Clean Play by Play Data
clean_pbp(pbp, ...)
is a Data frame of play-by-play data scraped using fast_scraper
.
Additional arguments passed to a message function (for internal use).
The input Data Frame of the paramter 'pbp' with the following columns added:
Binary indicator wheter epa > 0 in the given play.
Name of the dropback player (scrambles included) including plays with penalties.
Jersey number of the passer.
Name of the rusher (no scrambles) including plays with penalties.
Jersey number of the rusher.
Name of the receiver including plays with penalties.
Jersey number of the receiver.
Binary indicator if the play was a pass play (sacks and scrambles included).
Binary indicator if the play was a rushing play.
Binary indicator if the play was a special teams play.
Binary indicator if the play ended in a first down.
Binary indicator if the play description indicates "Aborted".
Binary indicator: 1 if the play was a 'normal' play (including penalties), 0 otherwise.
ID of the player in the 'passer' column (NOTE: ids vary pre and post 2011 but are consistent for each player. Please see details for further information)
ID of the player in the 'rusher' column (NOTE: ids vary pre and post 2011 but are consistent for each player. Please see details for further information)
ID of the player in the 'receiver' column (NOTE: ids vary pre and post 2011 but are consistent for each player. Please see details for further information)
Name of the 'passer' if it is not 'NA', or name of the 'rusher' otherwise.
Jersey number of the player listed in the 'name' column.
ID of the player in the 'name' column (NOTE: ids vary pre and post 2011 but are consistent for each player.
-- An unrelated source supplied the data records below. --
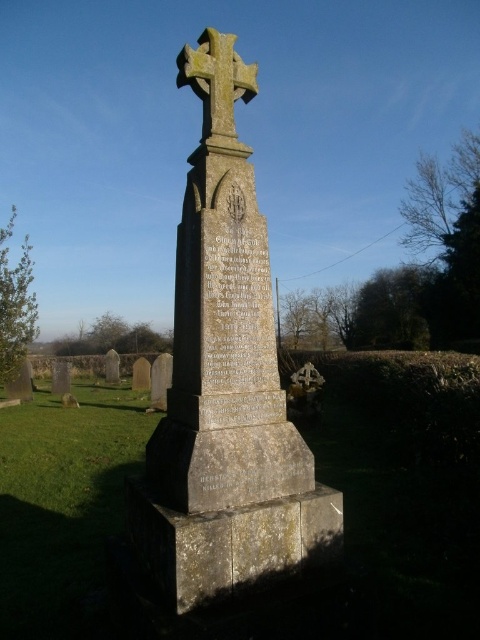
Question: Which of the following is the farthest from the observer?

Choices:
 (A) (231, 35)
 (B) (158, 582)

Answer: (A)

Question: Is stone cross at center in front of yellow stone cross at center?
Please see details for further information)
Gives QB credit for EPA for up to the point where a receiver lost a fumble after a completed catch and makes EPA work more like passing yards on plays with fumbles.
Build columns that capture what happens on all plays, including penalties, using string extraction from play description. Loosely based on Ben's nflfastR guide (https://www.nflfastr.com/articles/beginners_guide.html) but updated to work with the RS data, which has a different player format in the play description; e.g. 24-M.Lynch instead of M.Lynch. The function also standardizes team abbreviations so that, for example, the Chargers are always represented by 'LAC' regardless of which year it was. The function also standardizes player IDs for players appearing in both the older era (1999-2010) and the new era (2011+).